EXERCISE INSTRUCTIONS: Which lines of the data below include the string "Raccoon"? Return each of them.

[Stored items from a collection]
========

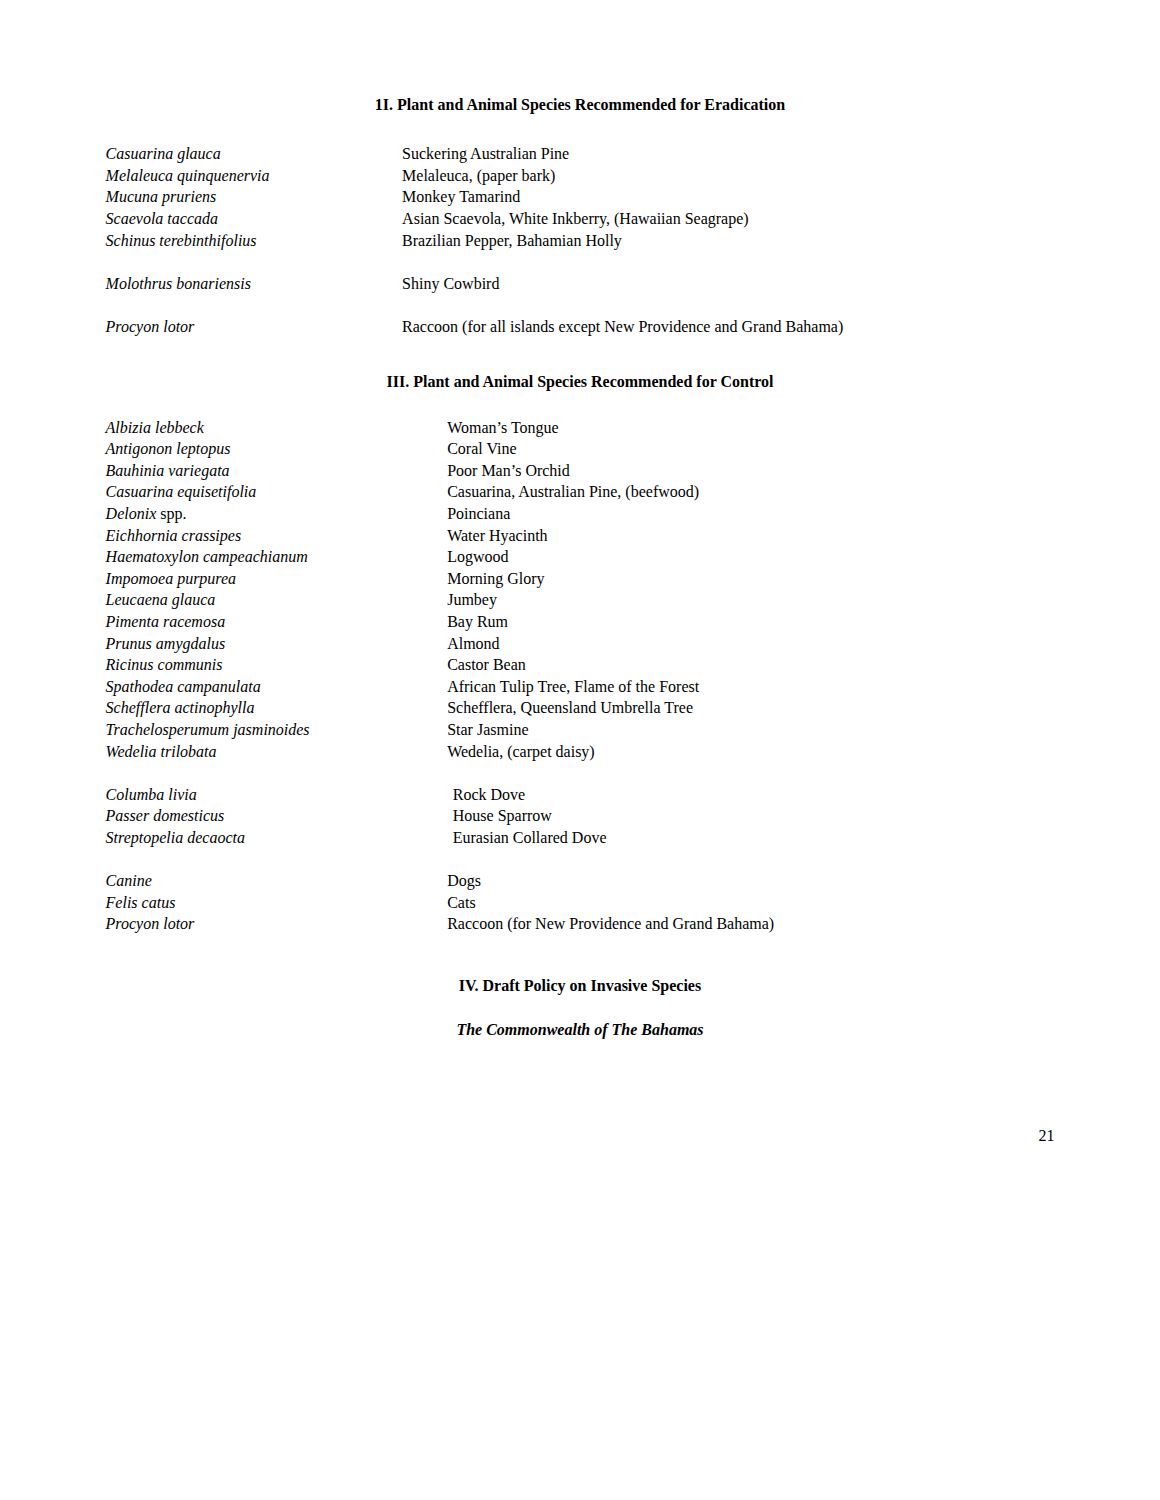1I. Plant and Animal Species Recommended for Eradication
| Casuarina glauca | Suckering Australian Pine |
| Melaleuca quinquenervia | Melaleuca, (paper bark) |
| Mucuna pruriens | Monkey Tamarind |
| Scaevola taccada | Asian Scaevola, White Inkberry, (Hawaiian Seagrape) |
| Schinus terebinthifolius | Brazilian Pepper, Bahamian Holly |
| Molothrus bonariensis | Shiny Cowbird |
| Procyon lotor | Raccoon (for all islands except New Providence and Grand Bahama) |
III. Plant and Animal Species Recommended for Control
| Albizia lebbeck | Woman’s Tongue |
| Antigonon leptopus | Coral Vine |
| Bauhinia variegata | Poor Man’s Orchid |
| Casuarina equisetifolia | Casuarina, Australian Pine, (beefwood) |
| Delonix spp. | Poinciana |
| Eichhornia crassipes | Water Hyacinth |
| Haematoxylon campeachianum | Logwood |
| Impomoea purpurea | Morning Glory |
| Leucaena glauca | Jumbey |
| Pimenta racemosa | Bay Rum |
| Prunus amygdalus | Almond |
| Ricinus communis | Castor Bean |
| Spathodea campanulata | African Tulip Tree, Flame of the Forest |
| Schefflera actinophylla | Schefflera, Queensland Umbrella Tree |
| Trachelosperumum jasminoides | Star Jasmine |
| Wedelia trilobata | Wedelia, (carpet daisy) |
| Columba livia | Rock Dove |
| Passer domesticus | House Sparrow |
| Streptopelia decaocta | Eurasian Collared Dove |
| Canine | Dogs |
| Felis catus | Cats |
| Procyon lotor | Raccoon (for New Providence and Grand Bahama) |
IV. Draft Policy on Invasive Species
The Commonwealth of The Bahamas
21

========

SOLUTION TO THE EXERCISE:
| Procyon lotor | Raccoon (for all islands except New Providence and Grand Bahama) |
| Procyon lotor | Raccoon (for New Providence and Grand Bahama) |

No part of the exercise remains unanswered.